COMMENTARY Lawmaker Seeks To Hide Option

The other night, as my wife and I enjoyed the Jackson L. Graves Foundation’s outstanding Ooh La La fundraiser to benefit Arkansas Children’s Hospital, my phone vibrated.

A message on the screen showed a text message from my oldest son, who was nearing his bedtime back home, but clearly he had other matters on his mind. The photo 11-year-old Eli sent along with the message was a business card he had designed. “Your dog deserves love,” said the card, which identified him as “Eli Harton, Dog Walker.”

It’s a business he created last year as a way to make a little extra money. He did OK with it, but obviously his thinking this night was about expansion. “Can I buy 250 of these for 10 dollars?” he wrote.

My little entrepreneur. He knows a big part of achieving success with any venture is to get the word out.

Have you heard of a little thing called Obamacare? It’s providing a way for millions of people to get something I’d hate for me and my family to be without - health insurance. In Arkansas, Obamacare and the president whose push for reforms of the nation’s health care system are about as popular as the Texas Longhorns (substitute Missouri Tigers for those who don’t remember the Southwest Conference. It’ll do.).

But Arkansas’ lawmakers last year created an innovative work-around to full-scale participation in Obamacare.

It’s become known as the “private option,” through which low-income Arkansans can get federal Medicaid subsidies that allow them to purchase private health insurance. The decision allowed the state to tap into $915 million in annual federal dollars to subsidize that coverage.

The private option, as most know now, barely got enough votes last year, and 2014 politics make it highly questionable whether a new appropriation of the Medicaid budget will pass.

Opponents who lost last year’s battle see an opportunity to kill the private option by starving it of funding.

House Speaker Davy Carter says he expects the House to approve the funding on Tuesday or thereabouts. Opponents in the 35-member Senate believe they’ve assured defeat of the private option there.

But let’s look at the version Carter believes will be approved. The Joint Budget Committee voted 40-11 last week to endorse the Department of Human Services budget containing the private option, but with several amendments. Among those amendments is one by Rep. Nate Bell of Mena that assumes the private option continues, for now, but would make it illegal for the state to allocate, budget or expend any money “for the purpose of advertisement, promotion or other activities designed to promote or encourage enrollment” in the private option.

Bell apparently believes it’s a good idea, if the state is going to maintain the private option, to avoid telling the people it might help about it.
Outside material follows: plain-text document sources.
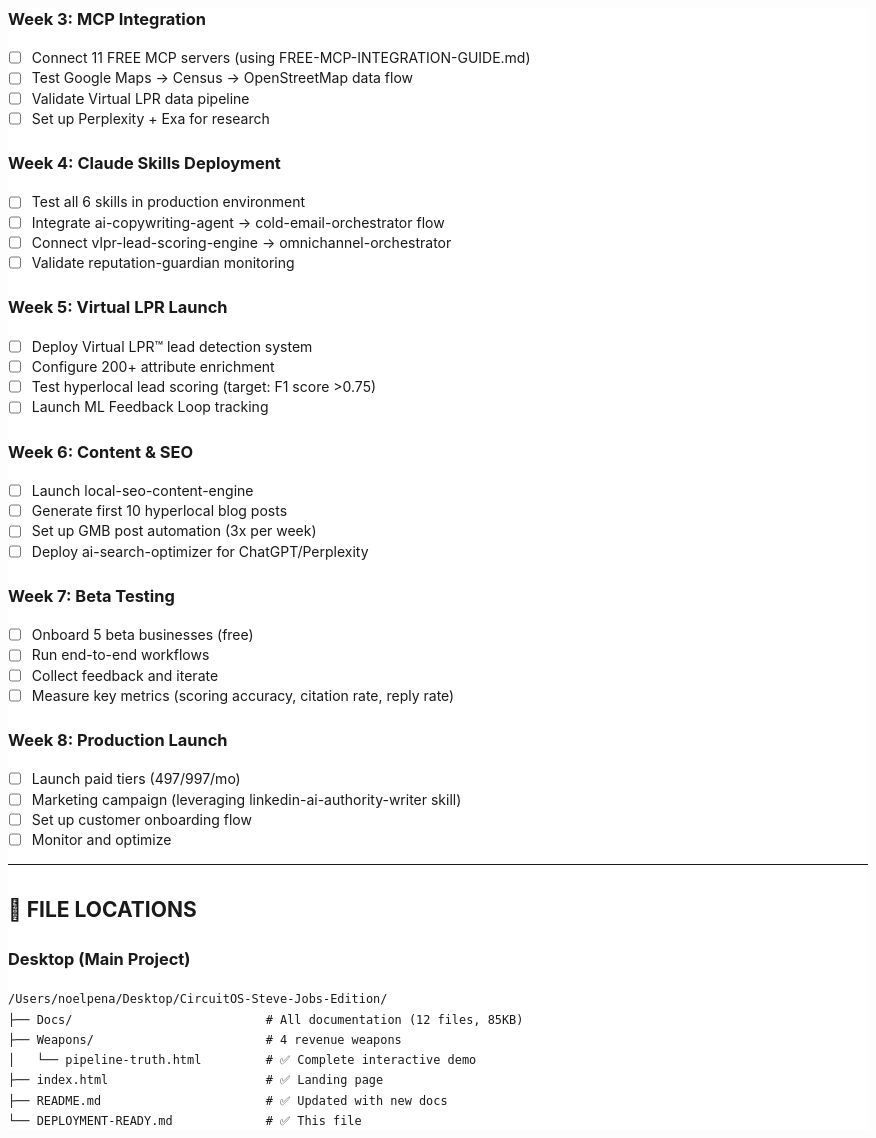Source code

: ### Week 3: MCP Integration
- [ ] Connect 11 FREE MCP servers (using FREE-MCP-INTEGRATION-GUIDE.md)
- [ ] Test Google Maps → Census → OpenStreetMap data flow
- [ ] Validate Virtual LPR data pipeline
- [ ] Set up Perplexity + Exa for research

### Week 4: Claude Skills Deployment
- [ ] Test all 6 skills in production environment
- [ ] Integrate ai-copywriting-agent → cold-email-orchestrator flow
- [ ] Connect vlpr-lead-scoring-engine → omnichannel-orchestrator
- [ ] Validate reputation-guardian monitoring

### Week 5: Virtual LPR Launch
- [ ] Deploy Virtual LPR™ lead detection system
- [ ] Configure 200+ attribute enrichment
- [ ] Test hyperlocal lead scoring (target: F1 score >0.75)
- [ ] Launch ML Feedback Loop tracking

### Week 6: Content & SEO
- [ ] Launch local-seo-content-engine
- [ ] Generate first 10 hyperlocal blog posts
- [ ] Set up GMB post automation (3x per week)
- [ ] Deploy ai-search-optimizer for ChatGPT/Perplexity

### Week 7: Beta Testing
- [ ] Onboard 5 beta businesses (free)
- [ ] Run end-to-end workflows
- [ ] Collect feedback and iterate
- [ ] Measure key metrics (scoring accuracy, citation rate, reply rate)

### Week 8: Production Launch
- [ ] Launch paid tiers ($497/$997/mo)
- [ ] Marketing campaign (leveraging linkedin-ai-authority-writer skill)
- [ ] Set up customer onboarding flow
- [ ] Monitor and optimize

---

## 📁 FILE LOCATIONS

### Desktop (Main Project)
```
/Users/noelpena/Desktop/CircuitOS-Steve-Jobs-Edition/
├── Docs/                           # All documentation (12 files, 85KB)
├── Weapons/                        # 4 revenue weapons
│   └── pipeline-truth.html         # ✅ Complete interactive demo
├── index.html                      # ✅ Landing page
├── README.md                       # ✅ Updated with new docs
└── DEPLOYMENT-READY.md             # ✅ This file
```

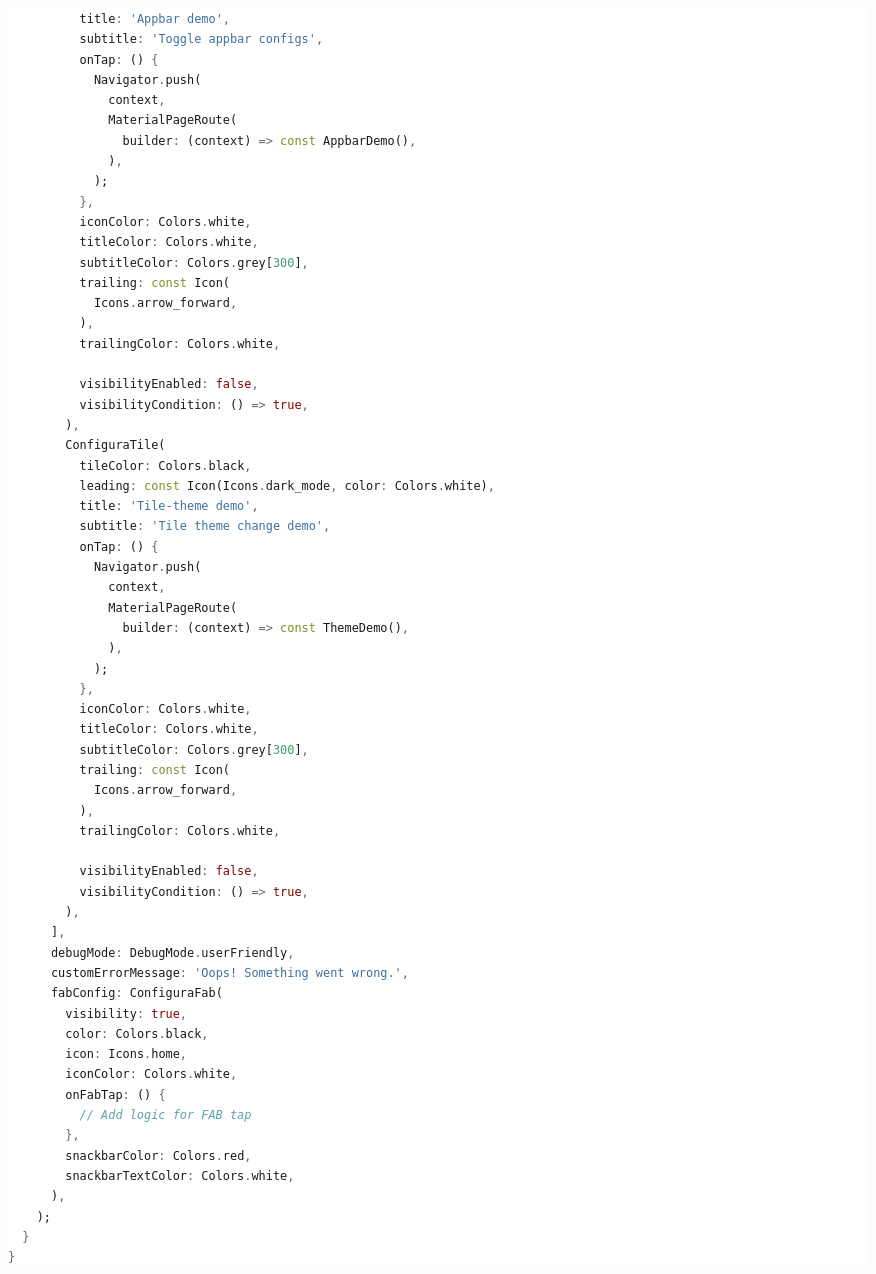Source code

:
 ```dart
          title: 'Appbar demo',
          subtitle: 'Toggle appbar configs',
          onTap: () {
            Navigator.push(
              context,
              MaterialPageRoute(
                builder: (context) => const AppbarDemo(),
              ),
            );
          },
          iconColor: Colors.white,
          titleColor: Colors.white,
          subtitleColor: Colors.grey[300],
          trailing: const Icon(
            Icons.arrow_forward,
          ),
          trailingColor: Colors.white,

          visibilityEnabled: false,
          visibilityCondition: () => true, 
        ),
        ConfiguraTile(
          tileColor: Colors.black,
          leading: const Icon(Icons.dark_mode, color: Colors.white),
          title: 'Tile-theme demo',
          subtitle: 'Tile theme change demo',
          onTap: () {
            Navigator.push(
              context,
              MaterialPageRoute(
                builder: (context) => const ThemeDemo(),
              ),
            );
          },
          iconColor: Colors.white,
          titleColor: Colors.white,
          subtitleColor: Colors.grey[300],
          trailing: const Icon(
            Icons.arrow_forward,
          ),
          trailingColor: Colors.white,

          visibilityEnabled: false,
          visibilityCondition: () => true, 
        ),
      ],
      debugMode: DebugMode.userFriendly,
      customErrorMessage: 'Oops! Something went wrong.',
      fabConfig: ConfiguraFab(
        visibility: true,
        color: Colors.black,
        icon: Icons.home,
        iconColor: Colors.white,
        onFabTap: () {
          // Add logic for FAB tap
        },
        snackbarColor: Colors.red,
        snackbarTextColor: Colors.white,
      ),
    );
  }
}

```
Folks, you may know Old McDonald was a really bad speller, but even he knows how to spell “s-t-u-p-i-d” - e-i-e-i-o.

Oppose the private option if you want to, but if it’s going to exist as a program of the state of Arkansas, the state ought to do its dead-level best to inform the citizens eligible for the program’s benefits and how to access them. Don’t light a lamp then hide it under a bushel.

Defeat the private option if you can - and the program’s opponents very well may in this session - but to have the program only to hide it would be dumber than my son starting a business and not telling anyone about it.

Bell and others may believe they can’t kill the private option this year, but they want to ensure the state doesn’t do anything to promote it until they can kill it later. I find it to be a cynical manipulation to have a program - whether it’s good fiscal policy or not - that can literally heal people while it exists, but state policy would be to hide it from those it’s designed to help.

If you can’t kill it, let it do what it was designed to do.

The Legislature did the best it could last year to develop an alternative to Obamacare that nonetheless allowed the state to access hundreds of millions of dollars for Arkansas’ poor.

To create a helping hand only to keep it firmly hidden in one’s pocket is beyond shameful.

Here’s my idea: Let’s continue to cut paychecks for the state’s lawmakers, but hide them in different places within their home districts without telling them where they are.

GREG HARTON IS OPINION PAGE EDITOR FOR NWA MEDIA.